A new video test aims to study autistic toddlers and children to shed light on the extent to which autistic non-verbal children understand communication. A video-article published in JoVE (Journal of Visualized Experiments) demonstrates language comprehension assessment in toddlers and young autistic children.

The test exposes young subjects to two videos running side by side, along with an independent audio track that relates to only one of the videos. Children who have some understanding of language are drawn to the video that relates to the audio. During the test, a psychologist tracks eye movements to determine how the child responds to the video paired with the audio.

The technique, called portable intermodal preferential looking assessment (IPL), was developed in the lab headed by Dr. Letitia Naigles. “Children with autism may understand more than they can show because they are not socially inclined and find social interaction aversive and challenging,” said Dr. Naigles. By testing children at home where they are comfortable and everything is familiar, Dr. Naigles says that assessment is more valuable, less affected by stress and anxiety.

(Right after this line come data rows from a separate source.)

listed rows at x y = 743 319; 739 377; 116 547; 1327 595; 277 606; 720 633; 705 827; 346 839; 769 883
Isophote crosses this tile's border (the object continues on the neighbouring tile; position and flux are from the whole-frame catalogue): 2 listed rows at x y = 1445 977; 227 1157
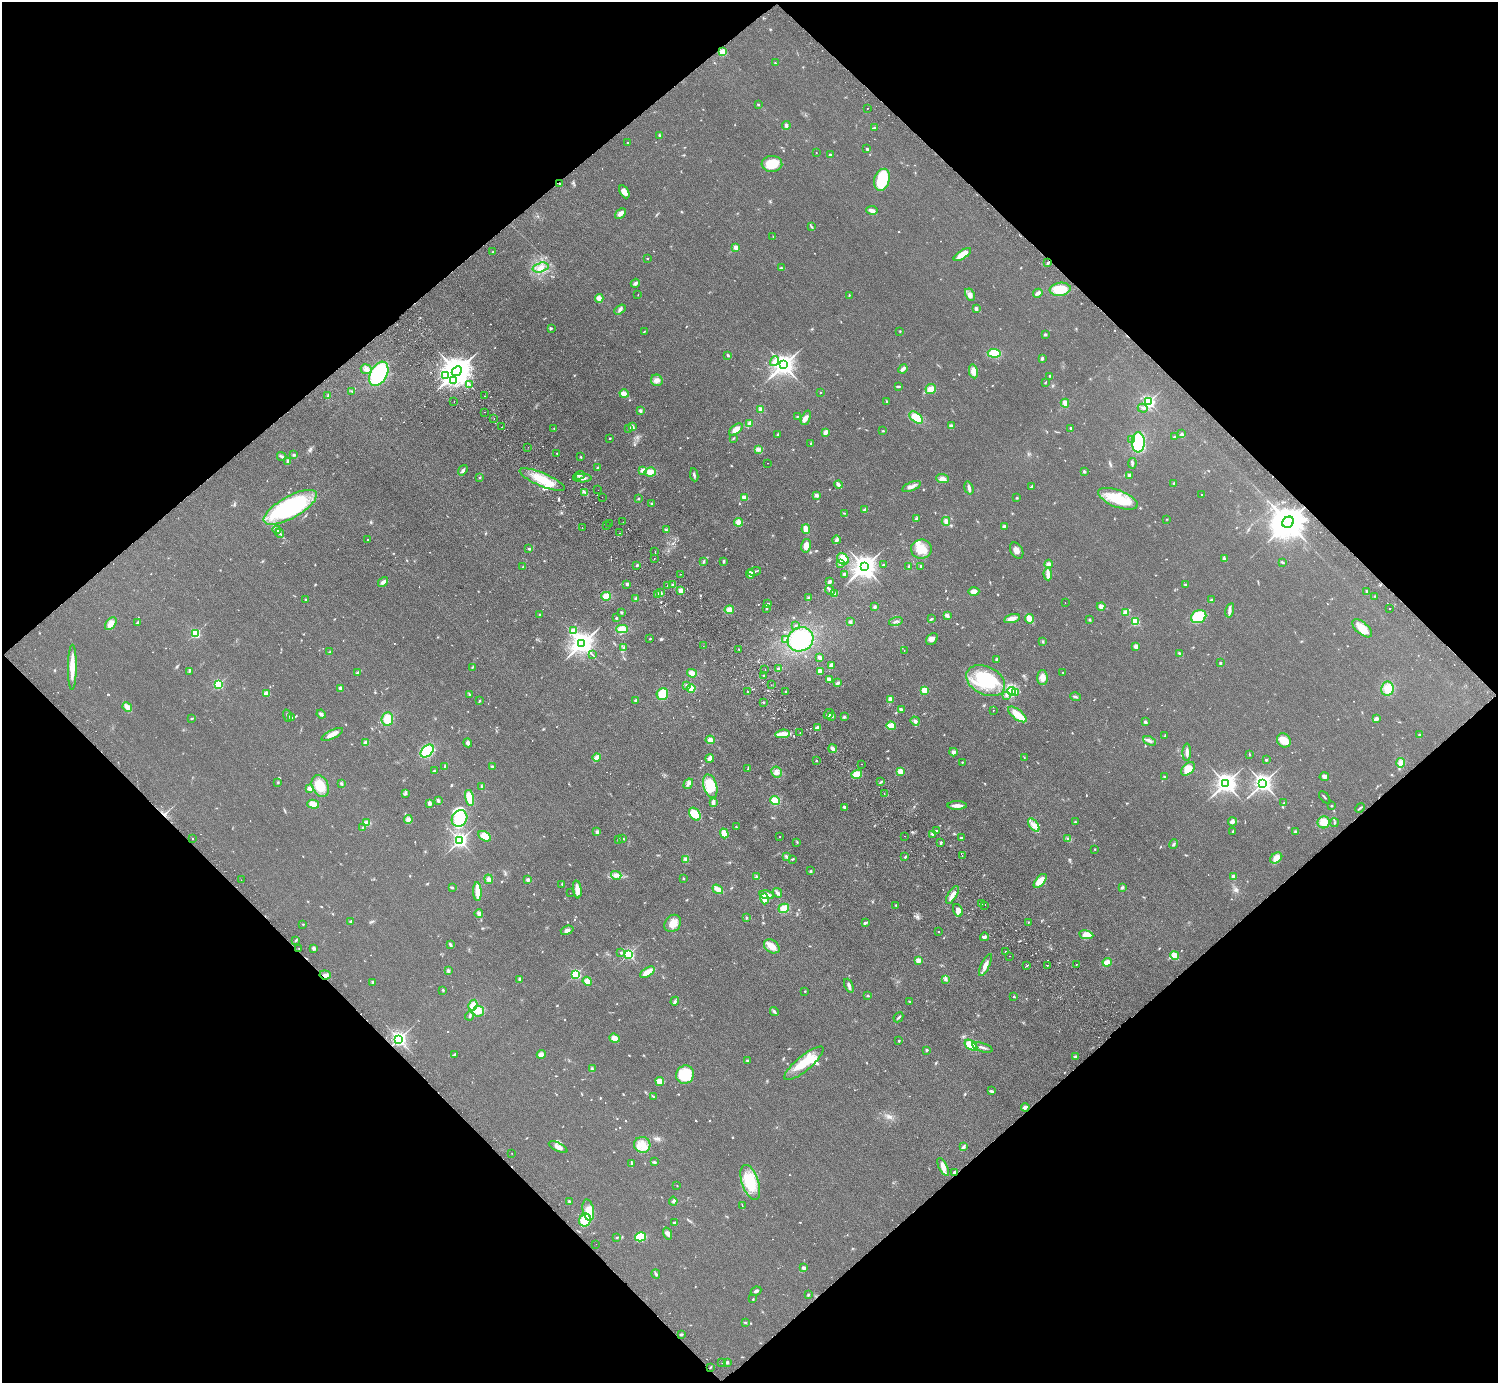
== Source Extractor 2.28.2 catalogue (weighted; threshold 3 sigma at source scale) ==
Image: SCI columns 45-6028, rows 202-5723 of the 6072 x 6066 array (HDU 1 of 3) = the unmasked area's bounding box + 8 px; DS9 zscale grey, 4 x 4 block average (1 PNG px = mean of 4 x 4 image px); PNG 1500 x 1385 px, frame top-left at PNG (2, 2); each listed source drawn as its Kron ellipse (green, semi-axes under 4 px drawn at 4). Shown black and unused: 50% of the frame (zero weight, under 2 of 3 exposures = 3% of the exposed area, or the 3 px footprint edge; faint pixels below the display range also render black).
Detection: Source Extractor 2.28.2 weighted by HDU 2 'WHT'. Background 0.0639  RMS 0.0091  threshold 0.0409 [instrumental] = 3 sigma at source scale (4.5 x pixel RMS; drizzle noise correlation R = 1.50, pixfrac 1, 0.05/0.05 arcsec/px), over >= 5 px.
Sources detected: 876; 5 too faint to see at this stretch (4 x 4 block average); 5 inside a brighter object's white glare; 32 cosmic-ray / hot-pixel residue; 2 long thin detections or spike segments (spike, bleed or trail) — neither listed nor drawn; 12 coinciding with a brighter row at this scale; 18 inside a brighter listed object's ellipse — not listed separately; of the other 802, all 500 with FLUX_AUTO >= 3.03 (the completeness limit of this list) listed and drawn (302 fainter detections not listed), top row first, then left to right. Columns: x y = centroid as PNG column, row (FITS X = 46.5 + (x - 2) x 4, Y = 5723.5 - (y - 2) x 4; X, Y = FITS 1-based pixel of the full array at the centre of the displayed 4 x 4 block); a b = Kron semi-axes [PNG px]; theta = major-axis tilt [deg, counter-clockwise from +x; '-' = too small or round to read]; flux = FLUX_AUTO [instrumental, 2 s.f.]
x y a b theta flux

While the test has applications for both developing young children and autistic children, Dr. Naigles asserts that there is some comparison between the two groups, but they are not the same and do not have the same issues.

We can only speculate what this will mean to autism treatment in the future, but it is a valuable tool for assessment and will help researchers to understand this difficult condition. Research like this may eventually lead to improved communication inroads to the private, secretive world of autistic children. We already know that most can respond and interact on some level to specific stimuli. SLPs are successfully using touchscreen technology available on tablet computers to stimulate and engage kids with autism. Perhaps this research will spur new ways to integrate video clues for more effective communications. It will certainly give parents peace of mind to find out that their child understands language, even if he does not have the tools to communicate on his own. Where do you think this research will lead? Are we on the road to better understanding?